Supplied data

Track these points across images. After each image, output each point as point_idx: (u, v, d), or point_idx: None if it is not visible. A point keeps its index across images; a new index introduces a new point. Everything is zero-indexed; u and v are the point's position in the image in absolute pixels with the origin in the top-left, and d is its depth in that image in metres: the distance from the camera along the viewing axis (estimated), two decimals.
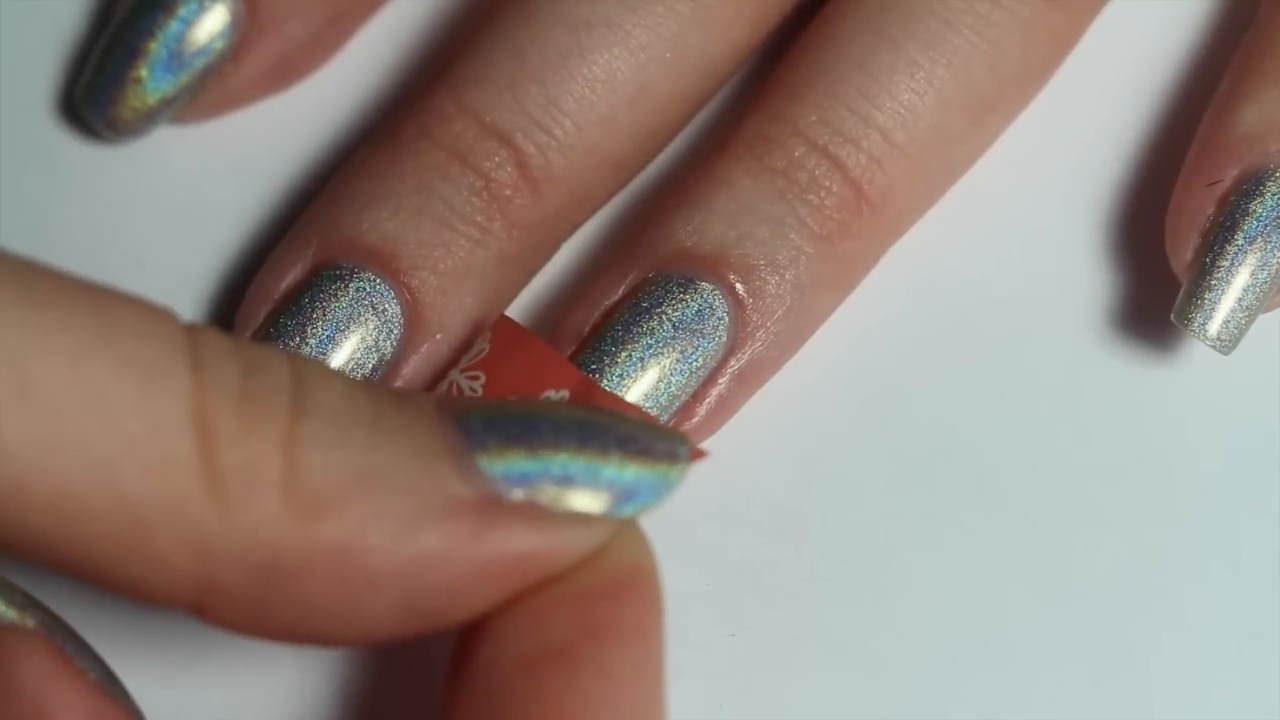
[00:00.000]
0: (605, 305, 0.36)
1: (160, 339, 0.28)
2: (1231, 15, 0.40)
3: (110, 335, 0.27)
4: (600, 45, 0.36)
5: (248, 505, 0.27)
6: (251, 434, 0.28)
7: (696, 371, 0.36)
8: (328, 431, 0.28)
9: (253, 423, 0.28)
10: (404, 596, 0.28)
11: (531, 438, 0.29)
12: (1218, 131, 0.37)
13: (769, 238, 0.36)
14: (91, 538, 0.27)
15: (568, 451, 0.29)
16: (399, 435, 0.29)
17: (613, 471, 0.29)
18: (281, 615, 0.28)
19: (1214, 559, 0.37)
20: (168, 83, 0.37)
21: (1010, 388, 0.38)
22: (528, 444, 0.29)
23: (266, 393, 0.28)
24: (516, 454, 0.29)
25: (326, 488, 0.28)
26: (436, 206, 0.36)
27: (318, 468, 0.28)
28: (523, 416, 0.29)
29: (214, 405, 0.27)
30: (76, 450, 0.27)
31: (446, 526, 0.28)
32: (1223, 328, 0.36)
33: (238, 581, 0.28)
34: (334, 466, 0.28)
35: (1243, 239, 0.36)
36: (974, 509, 0.37)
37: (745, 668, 0.36)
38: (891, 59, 0.37)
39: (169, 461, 0.27)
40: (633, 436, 0.30)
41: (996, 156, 0.38)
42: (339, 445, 0.28)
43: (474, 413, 0.29)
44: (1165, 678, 0.36)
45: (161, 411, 0.27)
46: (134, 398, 0.27)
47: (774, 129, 0.36)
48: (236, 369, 0.28)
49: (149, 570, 0.28)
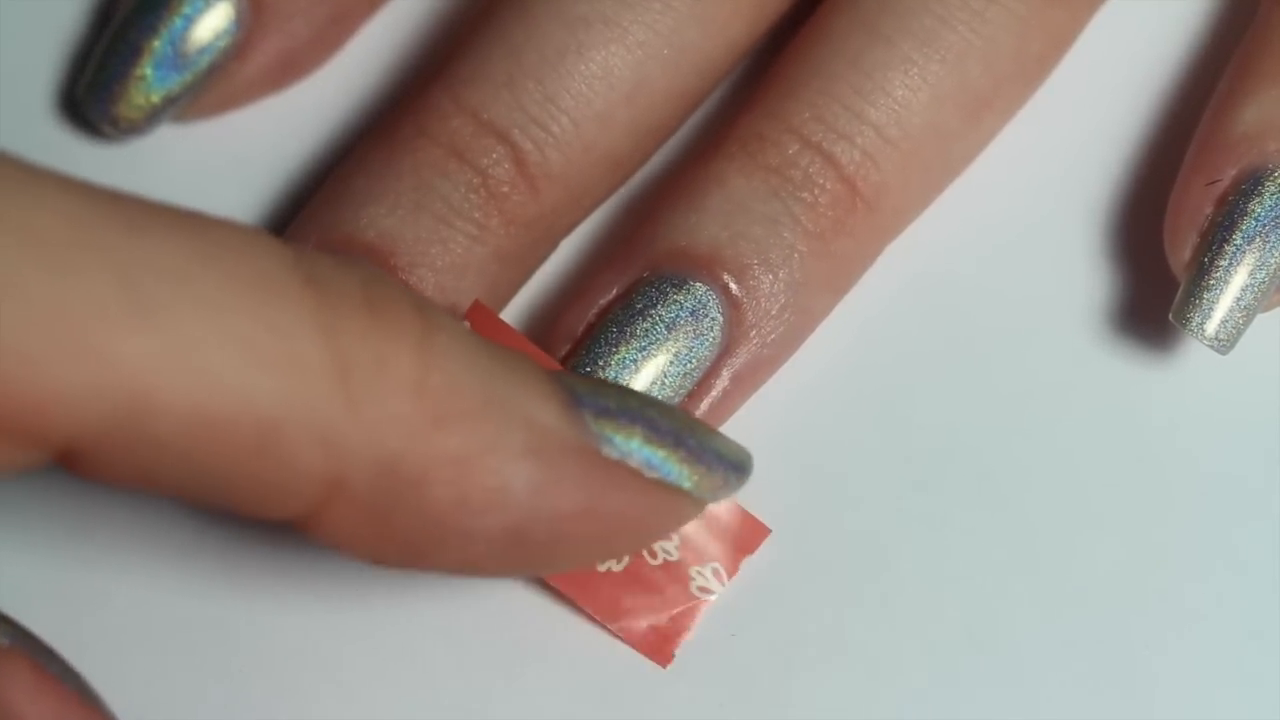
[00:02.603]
0: (599, 305, 0.36)
1: (269, 255, 0.28)
2: (1230, 14, 0.40)
3: (216, 253, 0.27)
4: (598, 42, 0.36)
5: (379, 402, 0.28)
6: (384, 334, 0.28)
7: (691, 371, 0.36)
8: (457, 348, 0.29)
9: (384, 325, 0.28)
10: (514, 522, 0.29)
11: (630, 415, 0.31)
12: (1216, 131, 0.37)
13: (763, 236, 0.36)
14: (221, 446, 0.27)
15: (672, 427, 0.31)
16: (519, 373, 0.30)
17: (704, 451, 0.32)
18: (399, 526, 0.29)
19: (1214, 559, 0.36)
20: (171, 80, 0.37)
21: (1009, 387, 0.38)
22: (628, 419, 0.31)
23: (392, 302, 0.28)
24: (617, 425, 0.31)
25: (457, 399, 0.28)
26: (434, 203, 0.36)
27: (450, 377, 0.28)
28: (622, 396, 0.31)
29: (338, 309, 0.28)
30: (200, 361, 0.27)
31: (561, 462, 0.29)
32: (1221, 327, 0.36)
33: (363, 482, 0.28)
34: (464, 381, 0.29)
35: (1241, 238, 0.36)
36: (974, 509, 0.37)
37: (745, 668, 0.36)
38: (886, 56, 0.36)
39: (295, 362, 0.27)
40: (712, 438, 0.32)
41: (994, 155, 0.38)
42: (469, 364, 0.29)
43: (577, 382, 0.31)
44: (1166, 678, 0.36)
45: (281, 316, 0.27)
46: (250, 307, 0.27)
47: (768, 126, 0.36)
48: (356, 282, 0.28)
49: (279, 473, 0.28)
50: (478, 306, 0.34)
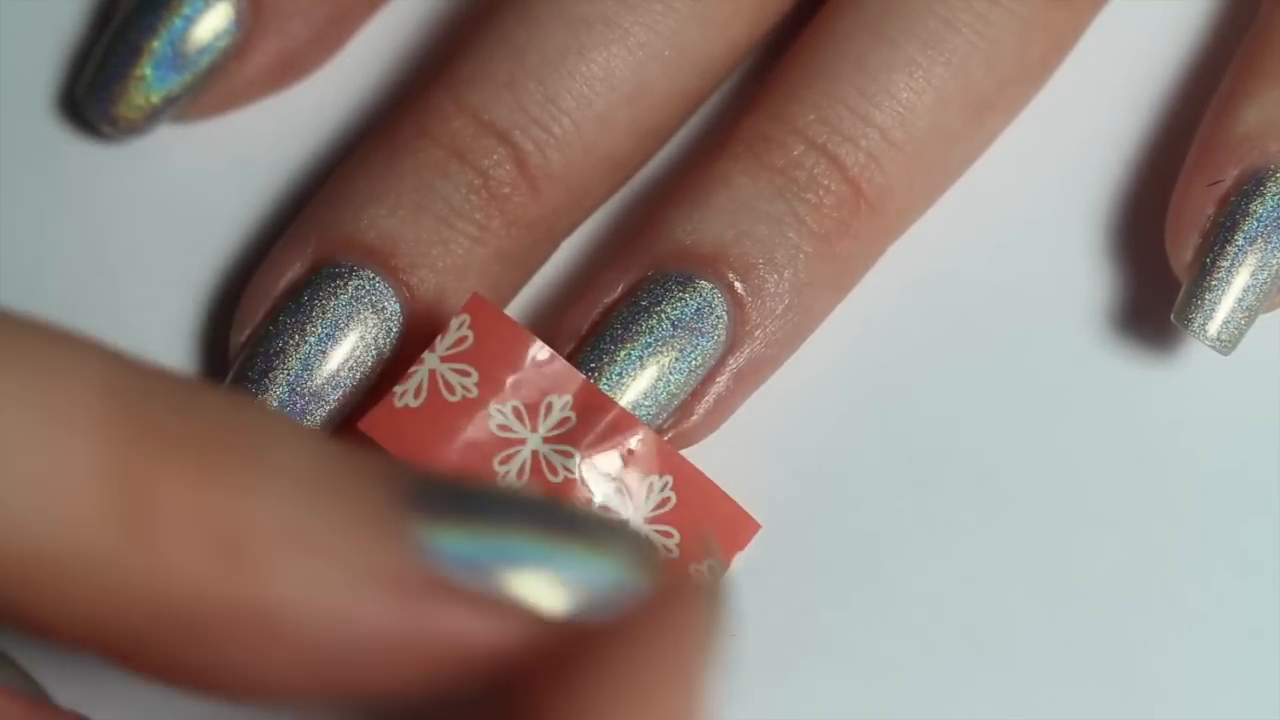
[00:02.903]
0: (604, 304, 0.36)
1: (75, 376, 0.26)
2: (1231, 15, 0.40)
3: (11, 371, 0.25)
4: (599, 43, 0.36)
5: (170, 551, 0.26)
6: (182, 478, 0.26)
7: (695, 370, 0.36)
8: (270, 484, 0.26)
9: (183, 467, 0.26)
10: (327, 666, 0.27)
11: (488, 516, 0.27)
12: (1218, 131, 0.37)
13: (768, 236, 0.36)
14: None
15: (525, 534, 0.27)
16: (344, 497, 0.27)
17: (570, 560, 0.27)
18: (194, 670, 0.27)
19: (1214, 559, 0.37)
20: (170, 81, 0.37)
21: (1010, 388, 0.38)
22: (483, 521, 0.27)
23: (203, 436, 0.26)
24: (469, 531, 0.27)
25: (263, 544, 0.26)
26: (435, 204, 0.36)
27: (255, 521, 0.26)
28: (483, 495, 0.27)
29: (136, 446, 0.25)
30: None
31: (380, 601, 0.26)
32: (1223, 328, 0.36)
33: (150, 632, 0.26)
34: (273, 522, 0.26)
35: (1243, 239, 0.36)
36: (974, 509, 0.37)
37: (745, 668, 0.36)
38: (890, 58, 0.36)
39: (78, 505, 0.25)
40: (598, 529, 0.28)
41: (997, 156, 0.38)
42: (280, 501, 0.26)
43: (429, 482, 0.27)
44: (1166, 678, 0.36)
45: (68, 453, 0.25)
46: (35, 438, 0.25)
47: (772, 128, 0.36)
48: (168, 410, 0.26)
49: (56, 619, 0.26)
50: (476, 299, 0.34)
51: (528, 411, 0.34)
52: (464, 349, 0.34)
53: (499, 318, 0.34)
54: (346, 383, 0.36)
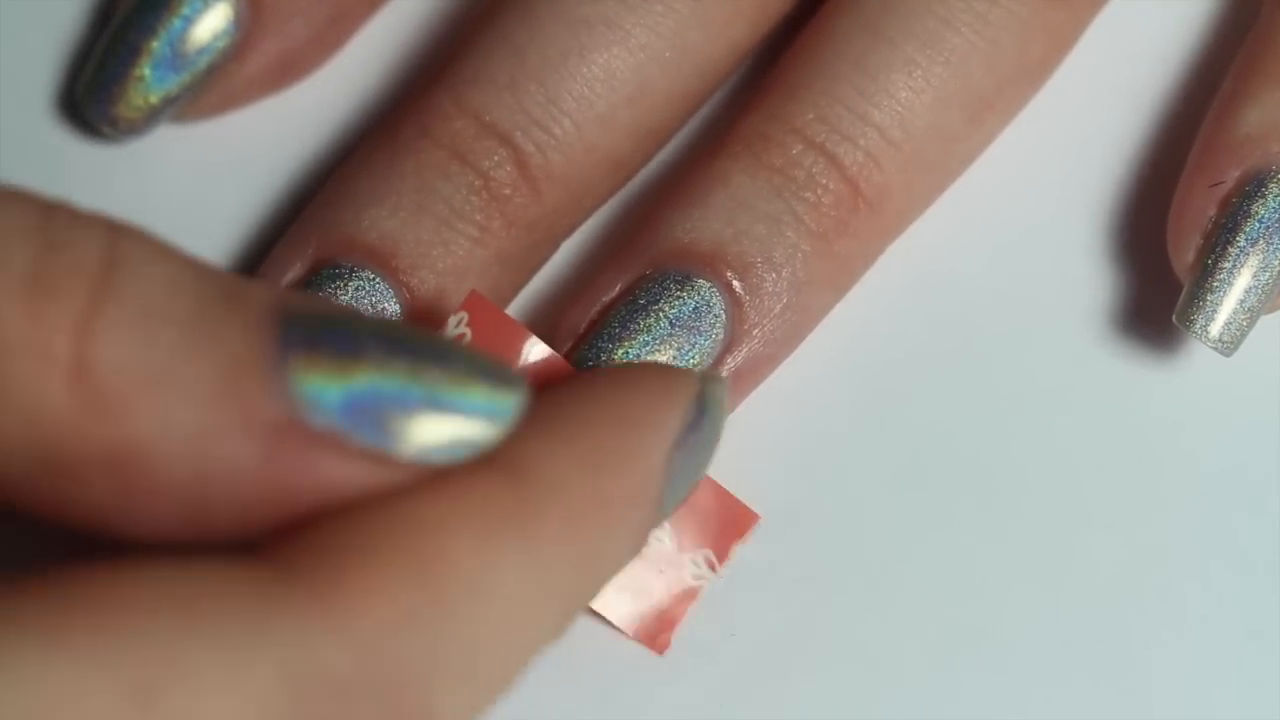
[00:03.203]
0: (602, 302, 0.36)
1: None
2: (1232, 16, 0.40)
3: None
4: (599, 44, 0.36)
5: (28, 392, 0.26)
6: (38, 318, 0.26)
7: (693, 368, 0.36)
8: (129, 323, 0.26)
9: (40, 307, 0.26)
10: (187, 507, 0.27)
11: (355, 352, 0.27)
12: (1219, 133, 0.37)
13: (766, 235, 0.36)
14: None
15: (390, 372, 0.27)
16: (211, 337, 0.26)
17: (439, 397, 0.27)
18: (62, 507, 0.27)
19: (1214, 559, 0.37)
20: (170, 81, 0.37)
21: (1010, 388, 0.38)
22: (349, 359, 0.27)
23: (64, 273, 0.26)
24: (335, 369, 0.27)
25: (116, 385, 0.26)
26: (436, 205, 0.36)
27: (110, 362, 0.26)
28: (349, 329, 0.27)
29: (7, 290, 0.26)
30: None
31: (236, 444, 0.26)
32: (1224, 329, 0.36)
33: (15, 472, 0.26)
34: (128, 363, 0.26)
35: (1244, 240, 0.36)
36: (974, 510, 0.37)
37: (745, 668, 0.36)
38: (889, 57, 0.37)
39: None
40: (468, 363, 0.28)
41: (997, 157, 0.38)
42: (139, 341, 0.26)
43: (303, 317, 0.27)
44: (1165, 677, 0.36)
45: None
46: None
47: (771, 127, 0.36)
48: (32, 246, 0.26)
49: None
50: (474, 297, 0.34)
51: None
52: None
53: (497, 315, 0.34)
54: None
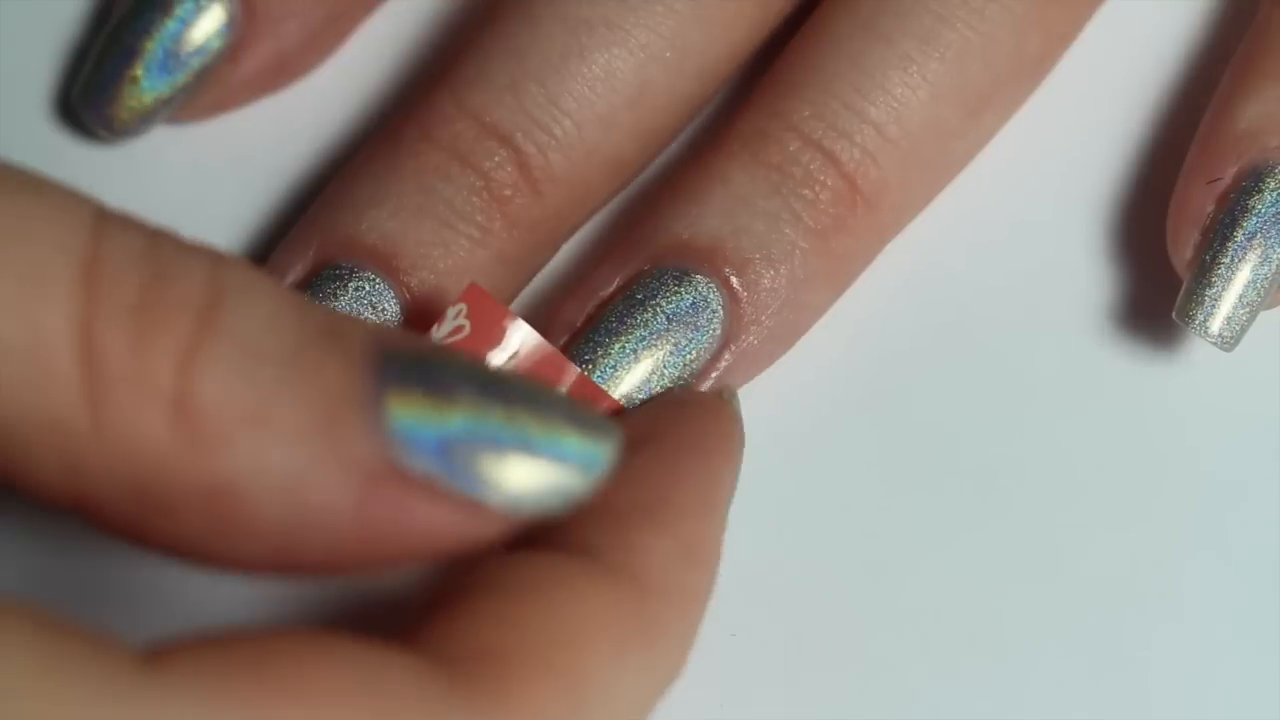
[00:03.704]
0: (600, 297, 0.36)
1: (51, 241, 0.26)
2: (1231, 12, 0.40)
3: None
4: (600, 45, 0.36)
5: (129, 422, 0.26)
6: (143, 350, 0.26)
7: (690, 364, 0.36)
8: (232, 358, 0.26)
9: (146, 338, 0.26)
10: (279, 544, 0.27)
11: (450, 391, 0.27)
12: (1218, 128, 0.37)
13: (764, 232, 0.36)
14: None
15: (485, 414, 0.27)
16: (310, 374, 0.26)
17: (535, 440, 0.27)
18: (156, 535, 0.27)
19: (1215, 558, 0.37)
20: (164, 83, 0.37)
21: (1008, 386, 0.38)
22: (445, 398, 0.27)
23: (171, 306, 0.26)
24: (431, 408, 0.27)
25: (218, 419, 0.26)
26: (437, 206, 0.36)
27: (210, 397, 0.26)
28: (445, 368, 0.27)
29: (103, 318, 0.26)
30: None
31: (332, 486, 0.26)
32: (1225, 325, 0.36)
33: (111, 499, 0.26)
34: (230, 399, 0.26)
35: (1243, 235, 0.36)
36: (973, 508, 0.37)
37: (745, 668, 0.36)
38: (885, 54, 0.37)
39: (45, 375, 0.26)
40: (562, 409, 0.28)
41: (995, 153, 0.38)
42: (241, 376, 0.26)
43: (400, 355, 0.27)
44: (1164, 676, 0.36)
45: (39, 322, 0.26)
46: (13, 310, 0.26)
47: (768, 124, 0.36)
48: (139, 277, 0.26)
49: (35, 481, 0.26)
50: (473, 289, 0.34)
51: None
52: (460, 338, 0.34)
53: (495, 307, 0.34)
54: None
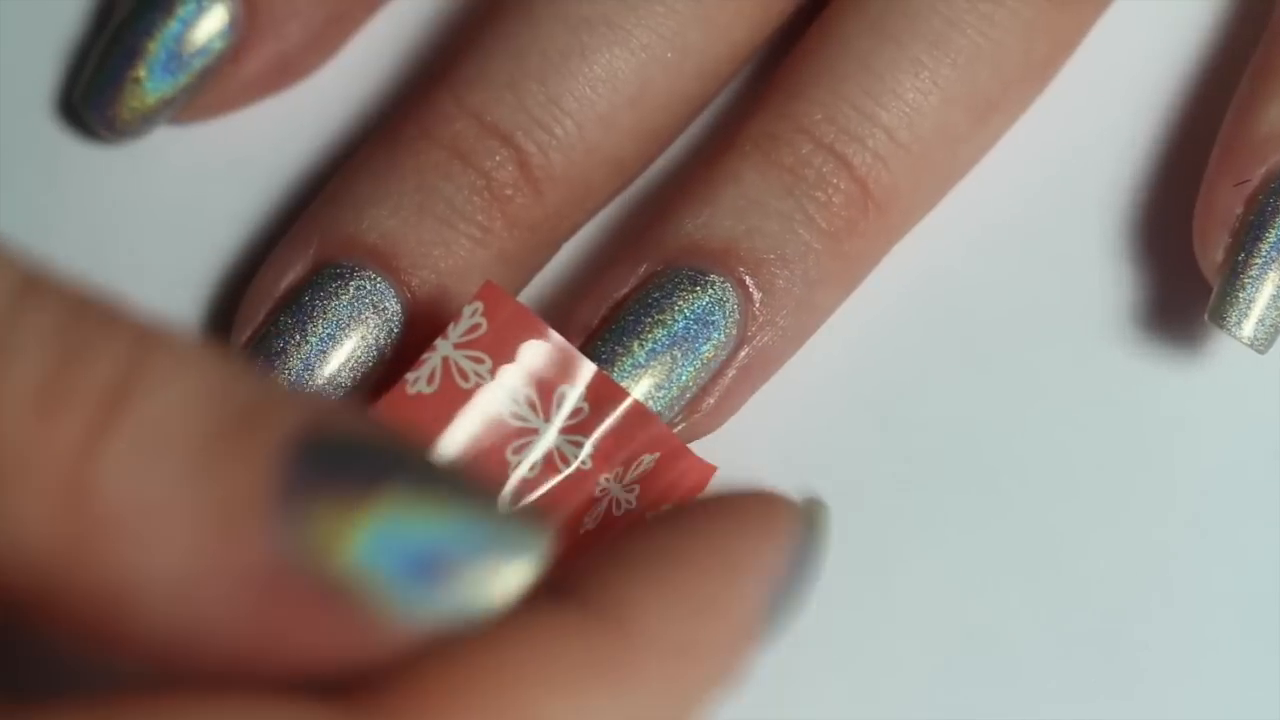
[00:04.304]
0: (614, 298, 0.36)
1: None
2: (1242, 12, 0.40)
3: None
4: (601, 44, 0.36)
5: (18, 506, 0.24)
6: (43, 432, 0.24)
7: (706, 364, 0.36)
8: (133, 449, 0.24)
9: (46, 421, 0.24)
10: (170, 648, 0.25)
11: (364, 494, 0.24)
12: (1240, 132, 0.37)
13: (778, 233, 0.36)
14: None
15: (404, 521, 0.24)
16: (217, 470, 0.24)
17: (458, 556, 0.24)
18: (41, 626, 0.25)
19: (1216, 558, 0.36)
20: (166, 83, 0.37)
21: (1013, 387, 0.37)
22: (357, 503, 0.24)
23: (78, 389, 0.25)
24: (340, 515, 0.24)
25: (110, 516, 0.24)
26: (437, 205, 0.36)
27: (108, 490, 0.24)
28: (384, 462, 0.24)
29: (5, 397, 0.24)
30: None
31: (224, 594, 0.24)
32: (1258, 326, 0.36)
33: (11, 585, 0.25)
34: (126, 494, 0.24)
35: (1275, 236, 0.36)
36: (977, 509, 0.37)
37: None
38: (896, 57, 0.37)
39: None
40: (492, 523, 0.24)
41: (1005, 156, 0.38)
42: (139, 470, 0.24)
43: (325, 448, 0.24)
44: (1167, 676, 0.36)
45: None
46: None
47: (780, 126, 0.37)
48: (51, 352, 0.25)
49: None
50: (490, 287, 0.34)
51: (541, 401, 0.34)
52: (477, 336, 0.34)
53: (512, 305, 0.34)
54: (347, 383, 0.36)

The problem
Transcribe, exactly and without additions, the lines of the records above, beginning with the line that contains "11: (531, 438, 0.29)" and ending with the line that contains "31: (446, 526, 0.28)", both included.

Written answer
11: (531, 438, 0.29)
12: (1218, 131, 0.37)
13: (769, 238, 0.36)
14: (91, 538, 0.27)
15: (568, 451, 0.29)
16: (399, 435, 0.29)
17: (613, 471, 0.29)
18: (281, 615, 0.28)
19: (1214, 559, 0.37)
20: (168, 83, 0.37)
21: (1010, 388, 0.38)
22: (528, 444, 0.29)
23: (266, 393, 0.28)
24: (516, 454, 0.29)
25: (326, 488, 0.28)
26: (436, 206, 0.36)
27: (318, 468, 0.28)
28: (523, 416, 0.29)
29: (214, 405, 0.27)
30: (76, 450, 0.27)
31: (446, 526, 0.28)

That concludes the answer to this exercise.